I learned at my 10-week ultrasound that my husband and I would be blessed with having twins. When I returned to the doctor’s office at 29 weeks, I laid on the table to receive a routine ultrasound. The ultrasound tech seemed a bit different and almost eerie in her silence while looking at the screen. She told me that I had an excessive amount of fluid around baby #2 (who was my baby girl Caleigh). Because I was 29-weeks pregnant with twins, my doctor admitted me to the hospital, and I was monitored by the maternal-fetal medicine specialists for approximately two weeks. All of the invasive fetal tests came back inconclusive, including my amniocentesis. I was sent home after that two weeks, to be on bed rest going forward.

I delivered Caleigh at 37 weeks and 1 day – pretty good for a mom of twins. Carter Grant, born 6lbs. 6oz., came first, beautiful and healthy. About a minute later, Caleigh was delivered into the world with her fingers and toes fused together. Within moments, the nurse practitioner brought Caleigh over in an isolette bed and said she was taking her to the NICU. On day three, several doctors walked in and said that they believed Caleigh was having small seizures and they wanted to monitor her more closely. I finished the doctor’s sentence and said “and you are sending her to Cardinal Glennon?” The doctor said, “Yes.” It was then when it hit me – and for several days, I cried and prayed. However sending her to Cardinal Glennon was one of the hardest but best decisions of our lives. The nurses provided exceptional care and were always present with our family during this time to meet all of our needs.

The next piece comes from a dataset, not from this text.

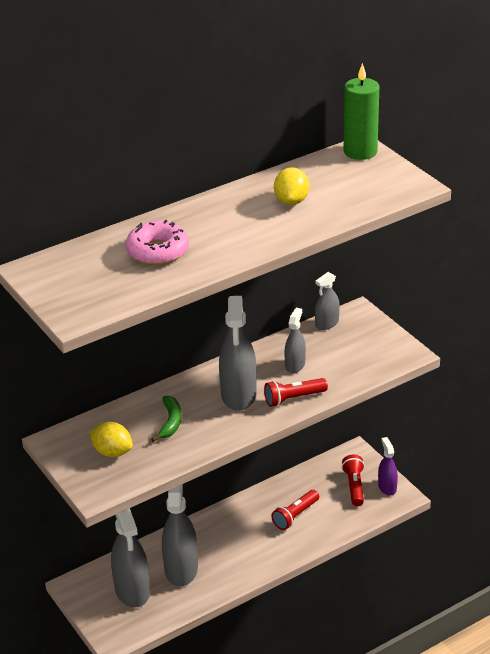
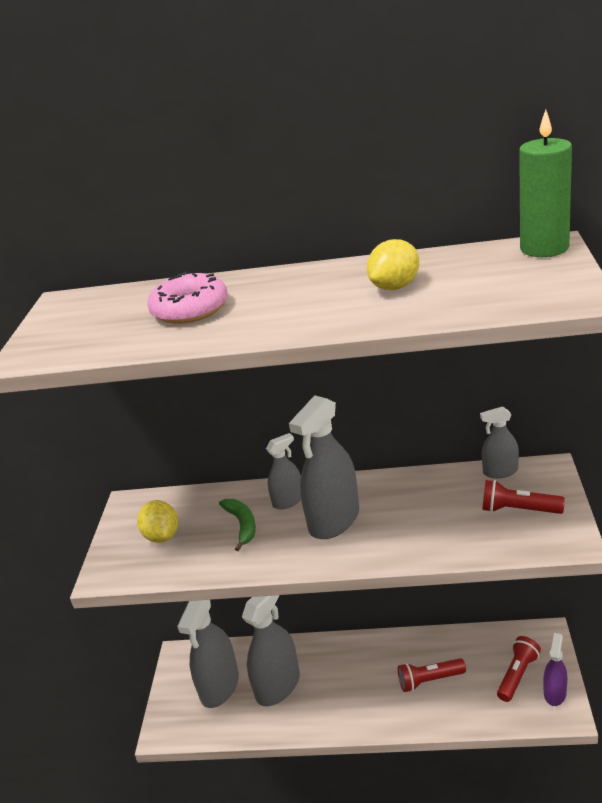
camera: 40 degrees right, 5 degrees down
green banana [151,396,181,442] -> green banana turned 60 degrees counterclockwise [219,499,256,551]
red flashlight [264,378,328,407] -> red flashlight moved to [482,480,565,514]
grey spray bottle [284,308,306,373] -> grey spray bottle moved to [266,433,301,509]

Caleigh spent 1 1/2 weeks in the NICU. Upon discharge, she was scheduled to see several specialists including a plastic surgeon, orthopedic surgeon, neurologist, cardiologist and a genetics specialist. We spent countless hours at appointments for the next several months. We started physical therapy and occupational therapy at home. Then we got a call from the genetics specialist when Caleigh was about 4 months….and she was diagnosed with Apert syndrome (AS). Apert syndrome is a genetic disorder that causes abnormal development of the skull, face, hands and feet. The defective gene in babies with AS allows the skull bones to fuse together prematurely, a process called craniosynostosis. The brain continues to grow inside the abnormal skull, putting pressure on the bones in the skull and face. The fusion of the skull bones, as it affects the brain, can also disrupt intellectual development. Cognitive abilities in children with AS range from normal to mild or moderate intellectual disabilities. Apert syndrome affects an estimated 1 in 65,000 to 88,000 newborns.

Our family started Rae of Sunshine Foundation to raise awareness about Apert syndrome in honor of Caleigh Rae. She is now 4 years old and she enjoys running to keep up with her brothers, singing and dancing, and enjoying playing with her friends at school. She is super amazing and she wows our family each and every day. Caleigh Rae is a loving very thoughtful child and we adore her. I am so thankful for all that Cardinal Glennon has done for our family, and for all the care they provide to children. When we walk into the hospital we feel at home and are treated as family members!